• ABOUT THIS EXERCISE
Search the entries below for the word "Left" and copy every line where it appears.

• GIVEN DATA
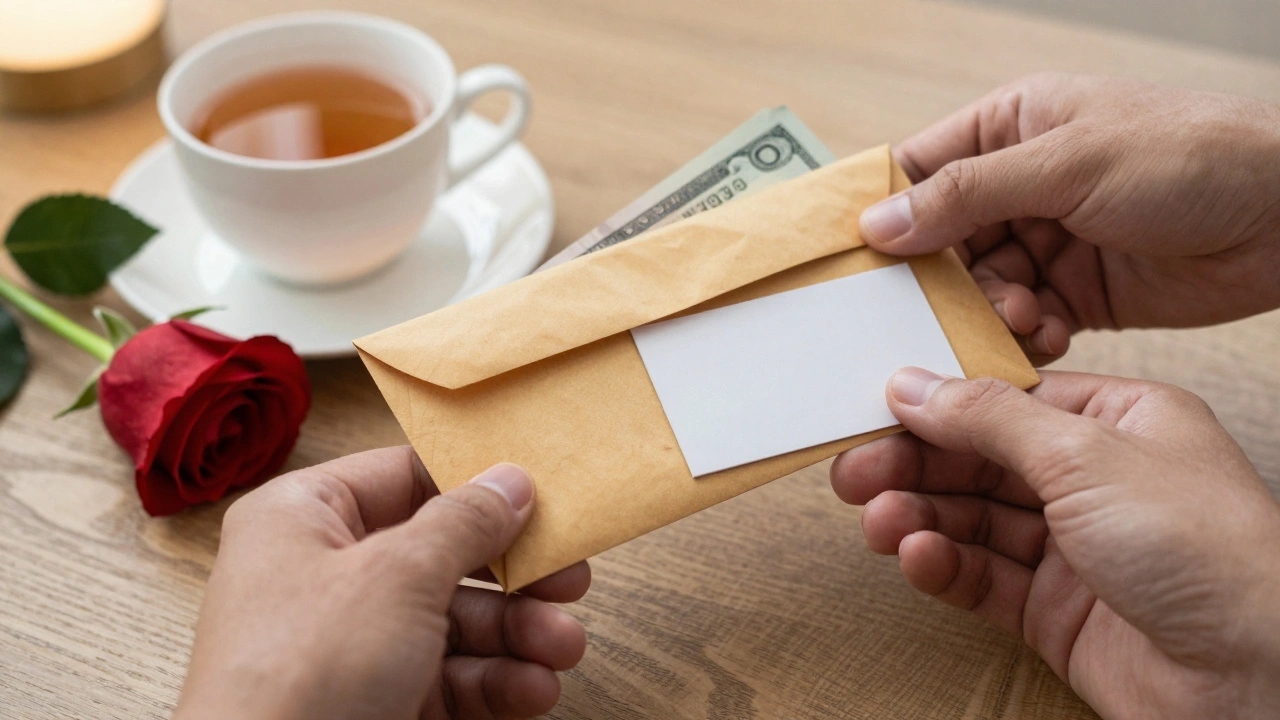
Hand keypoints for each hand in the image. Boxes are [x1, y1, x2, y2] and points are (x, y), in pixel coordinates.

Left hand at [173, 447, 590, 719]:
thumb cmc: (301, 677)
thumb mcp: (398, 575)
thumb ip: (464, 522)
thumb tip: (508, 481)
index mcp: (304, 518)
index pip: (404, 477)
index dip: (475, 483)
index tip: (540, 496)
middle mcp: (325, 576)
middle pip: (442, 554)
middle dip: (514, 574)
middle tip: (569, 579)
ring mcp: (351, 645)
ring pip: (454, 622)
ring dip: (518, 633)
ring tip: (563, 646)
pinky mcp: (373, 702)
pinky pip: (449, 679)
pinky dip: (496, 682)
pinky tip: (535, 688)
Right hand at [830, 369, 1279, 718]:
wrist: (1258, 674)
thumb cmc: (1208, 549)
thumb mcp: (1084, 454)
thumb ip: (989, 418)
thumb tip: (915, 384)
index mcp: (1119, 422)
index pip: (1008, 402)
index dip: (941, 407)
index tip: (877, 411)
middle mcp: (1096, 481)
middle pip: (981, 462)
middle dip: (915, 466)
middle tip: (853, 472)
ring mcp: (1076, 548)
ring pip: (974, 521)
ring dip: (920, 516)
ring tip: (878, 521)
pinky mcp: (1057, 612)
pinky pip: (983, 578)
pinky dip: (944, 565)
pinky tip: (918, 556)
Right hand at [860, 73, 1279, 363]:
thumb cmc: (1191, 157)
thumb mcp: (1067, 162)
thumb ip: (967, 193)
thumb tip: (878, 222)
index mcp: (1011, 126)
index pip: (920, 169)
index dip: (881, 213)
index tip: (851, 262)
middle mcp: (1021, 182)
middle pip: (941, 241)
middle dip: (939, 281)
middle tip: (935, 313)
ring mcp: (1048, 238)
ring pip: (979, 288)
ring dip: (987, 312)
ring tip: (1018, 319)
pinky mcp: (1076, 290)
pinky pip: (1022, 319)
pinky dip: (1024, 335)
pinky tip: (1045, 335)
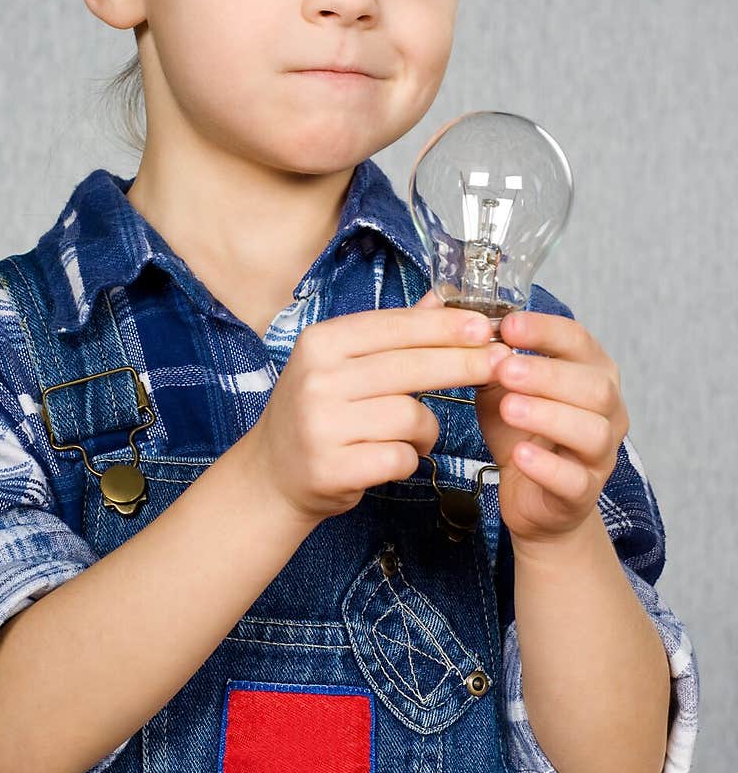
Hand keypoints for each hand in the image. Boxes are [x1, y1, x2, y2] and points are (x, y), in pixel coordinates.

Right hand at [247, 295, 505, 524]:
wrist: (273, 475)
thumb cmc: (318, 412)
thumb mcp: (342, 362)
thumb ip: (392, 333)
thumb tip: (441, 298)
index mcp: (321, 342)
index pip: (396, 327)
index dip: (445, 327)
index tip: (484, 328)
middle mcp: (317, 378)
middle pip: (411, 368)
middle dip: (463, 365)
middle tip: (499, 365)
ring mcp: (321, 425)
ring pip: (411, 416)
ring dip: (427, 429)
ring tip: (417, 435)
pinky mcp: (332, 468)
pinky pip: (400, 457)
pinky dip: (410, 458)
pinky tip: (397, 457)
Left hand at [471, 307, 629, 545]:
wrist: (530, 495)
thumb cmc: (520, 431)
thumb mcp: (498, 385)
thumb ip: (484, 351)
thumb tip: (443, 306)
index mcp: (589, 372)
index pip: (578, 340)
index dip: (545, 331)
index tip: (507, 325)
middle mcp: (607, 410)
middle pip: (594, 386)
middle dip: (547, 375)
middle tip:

...

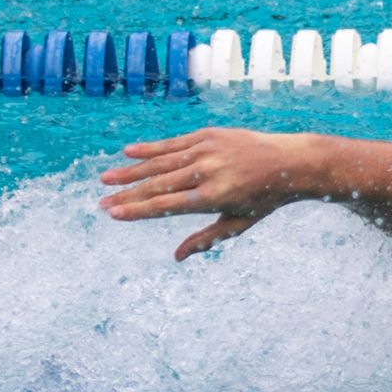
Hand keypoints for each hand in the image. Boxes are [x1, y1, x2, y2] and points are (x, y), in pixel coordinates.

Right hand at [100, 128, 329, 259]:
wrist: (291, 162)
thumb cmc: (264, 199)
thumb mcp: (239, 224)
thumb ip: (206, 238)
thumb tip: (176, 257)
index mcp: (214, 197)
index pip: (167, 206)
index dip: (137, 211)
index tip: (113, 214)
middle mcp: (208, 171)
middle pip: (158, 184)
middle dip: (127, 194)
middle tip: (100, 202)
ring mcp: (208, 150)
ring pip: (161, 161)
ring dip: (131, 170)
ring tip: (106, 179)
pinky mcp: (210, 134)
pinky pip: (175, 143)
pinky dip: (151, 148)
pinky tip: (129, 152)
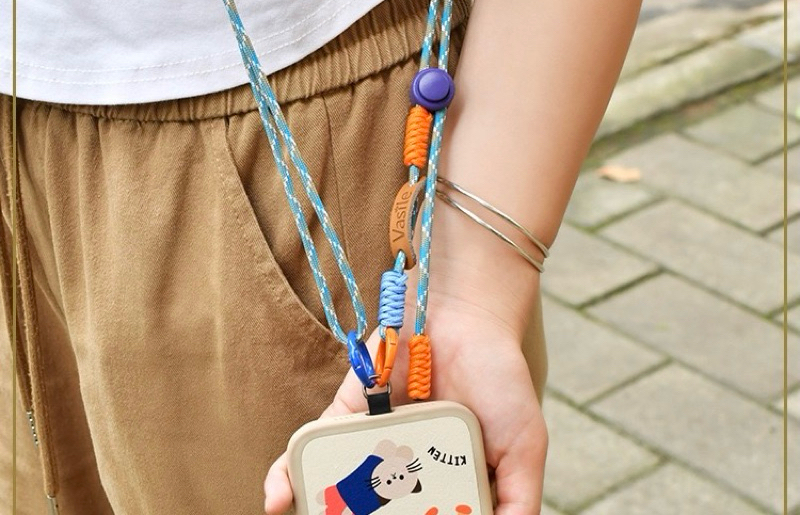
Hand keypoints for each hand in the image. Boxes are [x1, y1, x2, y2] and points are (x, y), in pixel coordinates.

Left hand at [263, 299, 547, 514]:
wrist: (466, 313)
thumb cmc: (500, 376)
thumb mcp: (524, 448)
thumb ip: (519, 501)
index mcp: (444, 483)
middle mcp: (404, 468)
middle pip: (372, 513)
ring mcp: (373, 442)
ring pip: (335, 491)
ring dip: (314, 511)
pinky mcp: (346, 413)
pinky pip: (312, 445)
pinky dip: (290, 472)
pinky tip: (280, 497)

• RESPONSE BELOW
Left hand at [173, 447, 590, 719]:
Left hand at [471, 307, 629, 545]:
Left hand at [263, 299, 547, 514]:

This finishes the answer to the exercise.